What if, in truth, intellectuals lead basically safe and comfortable lives, and in order to justify their livelihoods, construct scenarios of radical catastrophe? For many, no doubt, if a revolution is taking place, it should occur at a safe distance—Cuba, Nicaragua, Venezuela—so that, while their hearts are warmed by thinking about faraway events, they can go on promoting their careers. But with the current collapse of properly functioning welfare states in the advanced-industrial economies, radical intellectuals may be now approaching a moment of truth when they must make such clarifications: they wanted real change—now they can have it.
He is referring primarily to Horkheimer and Agamben; the latter I consider to be a particularly important target given his weirdly pronounced fashionability in the last few years.

There certainly are a lot of self-styled 'radicals' in the academy. I myself have no problem with admitting to being a lily-livered leftist who has never been anywhere near genuinely radical, let alone revolutionary, political action. My parochial, rural working class upbringing was about as far from that world as that of private schools and private jets and nothing I have done since has brought me any closer to either of these alien realms. How usual!
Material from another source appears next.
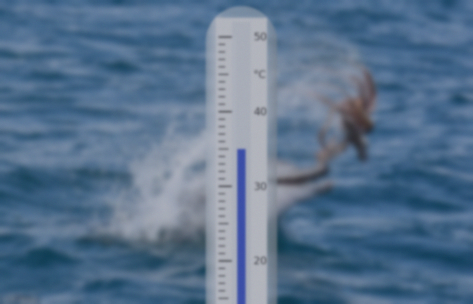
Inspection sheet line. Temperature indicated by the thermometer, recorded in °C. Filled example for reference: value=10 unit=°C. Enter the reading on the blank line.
value=35 unit=°C
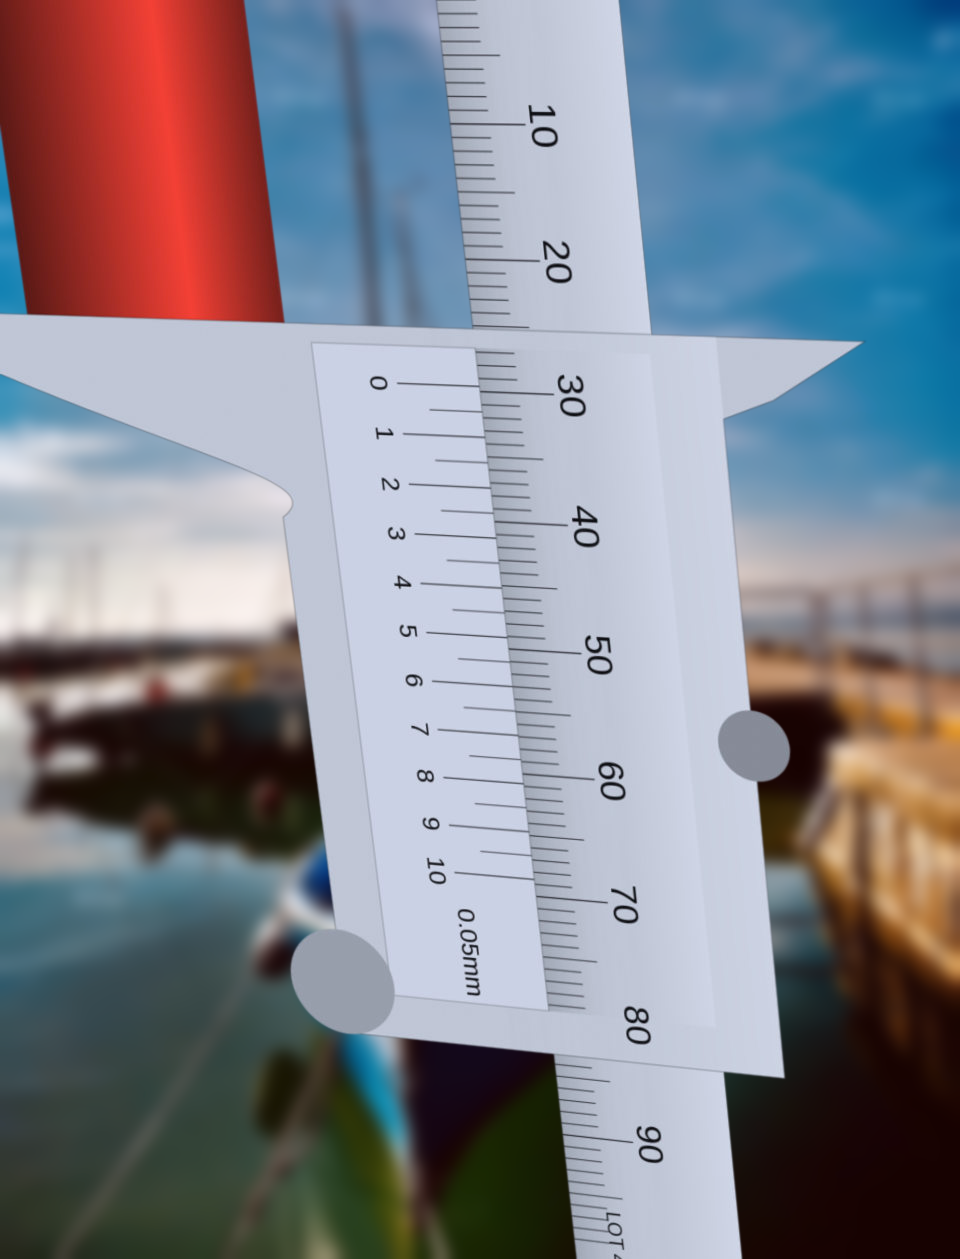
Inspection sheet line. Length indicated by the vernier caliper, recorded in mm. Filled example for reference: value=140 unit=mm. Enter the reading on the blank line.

Indeed, yet what is striking is that so many people who are just as politically irrelevant as me pretend the opposite - these are self-styled radicals.

Times of potential political change, such as the present one, show much self-styled radicalism to be exactly what it is - so much hot air. 'You wanted change and decried its enforced impossibility - now it is there for the taking; take it!' No taking, no changing; there is nothing to say. Nothing in the academic production cycle allows for its relevance: it takes years to publish anything and nobody reads journals anyway. Besides, its not like anyone has anything in particular to say despite spraying words like 'emancipatory' and 'liberating' across their essays like piss up a brick wall.

At least Žižek gets people interested and he usually has something to say.